++++ THE RECORDS
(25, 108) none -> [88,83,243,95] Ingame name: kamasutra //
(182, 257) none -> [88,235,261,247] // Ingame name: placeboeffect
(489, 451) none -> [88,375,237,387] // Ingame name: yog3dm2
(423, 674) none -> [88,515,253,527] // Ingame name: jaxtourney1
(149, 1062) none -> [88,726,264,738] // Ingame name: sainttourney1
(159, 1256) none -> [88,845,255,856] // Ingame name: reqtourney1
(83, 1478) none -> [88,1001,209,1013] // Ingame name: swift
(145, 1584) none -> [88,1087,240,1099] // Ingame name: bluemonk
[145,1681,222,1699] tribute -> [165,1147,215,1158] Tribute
++++++++
++++ THE RECORDS
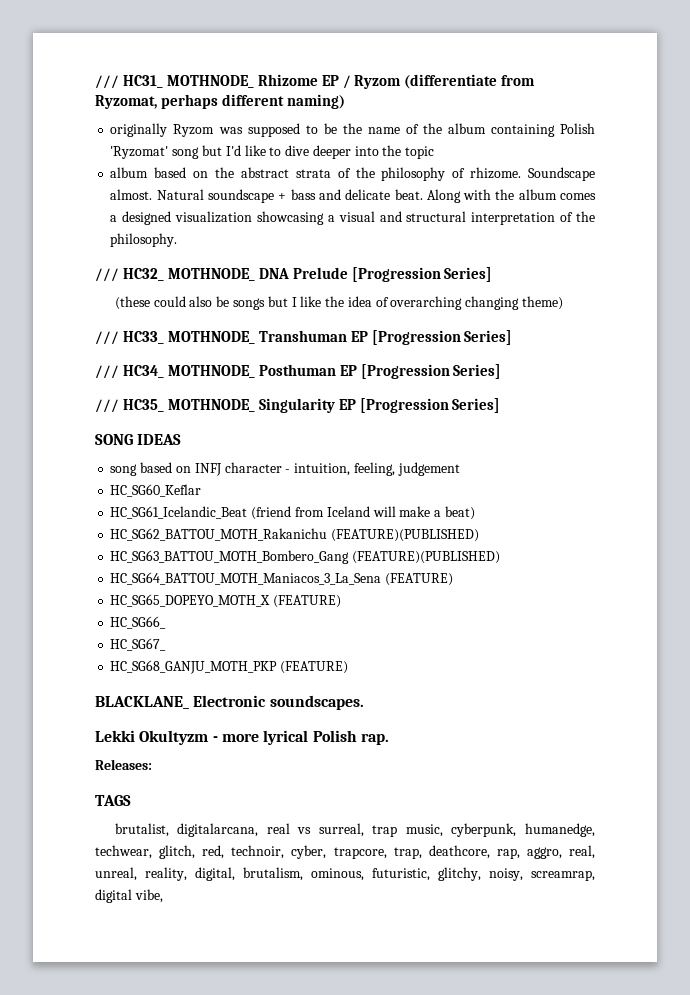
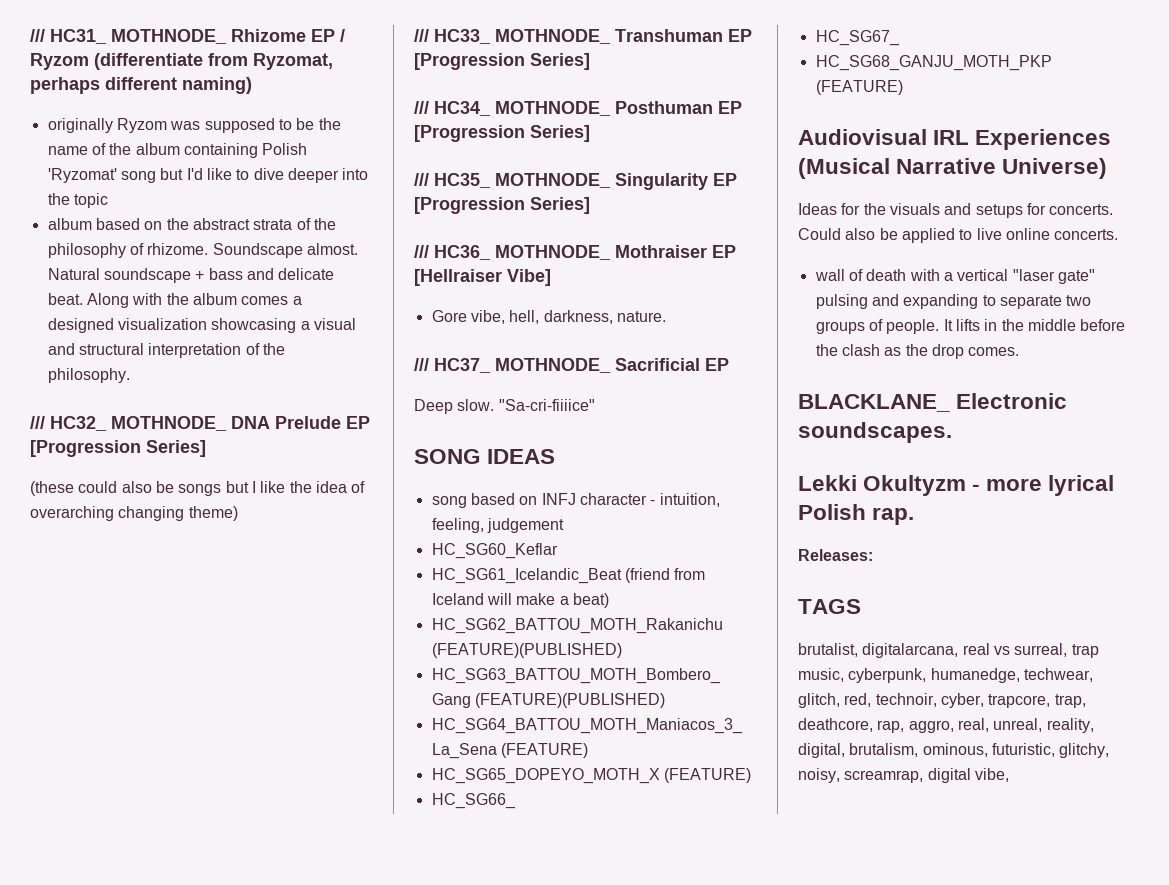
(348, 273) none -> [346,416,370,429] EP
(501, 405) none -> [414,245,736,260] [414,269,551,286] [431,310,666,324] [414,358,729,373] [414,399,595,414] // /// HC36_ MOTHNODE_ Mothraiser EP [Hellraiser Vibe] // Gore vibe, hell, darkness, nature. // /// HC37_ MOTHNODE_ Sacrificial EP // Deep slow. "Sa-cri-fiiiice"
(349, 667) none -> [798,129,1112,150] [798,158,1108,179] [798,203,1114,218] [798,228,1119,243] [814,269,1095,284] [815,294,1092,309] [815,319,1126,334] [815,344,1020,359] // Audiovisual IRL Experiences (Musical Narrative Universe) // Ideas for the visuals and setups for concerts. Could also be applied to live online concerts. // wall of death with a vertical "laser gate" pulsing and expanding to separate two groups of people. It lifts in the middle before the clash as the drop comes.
++++++++
* [THE PROBLEM]
Reproduce only the lines above spanning from the line containing "(501, 405) none" through the line containing "(349, 667) none", word for word.

* [RESULT OF THIS EXERCISE]
(501, 405) none -> [414,245,736,260] [414,269,551,286] [431,310,666,324] [414,358,729,373] [414,399,595,414] // /// HC36_ MOTHNODE_ Mothraiser EP [Hellraiser Vibe] // Gore vibe, hell, darkness, nature. // /// HC37_ MOTHNODE_ Sacrificial EP // Deep slow. "Sa-cri-fiiiice"
(349, 667) none -> [798,129,1112,150] [798,158,1108,179] [798,203,1114,218] [798,228,1119,243] [814,269,1095,284] [815,294,1092,309] [815,319,1126,334] [815,344,1020,359] // Audiovisual IRL Experiences (Musical Narrative Universe) // Ideas for the visuals and setups for concerts. Could also be applied to live online concerts. // wall of death with a vertical "laser gate" pulsing and expanding to separate two groups of people. It lifts in the middle before the clash as the drop comes.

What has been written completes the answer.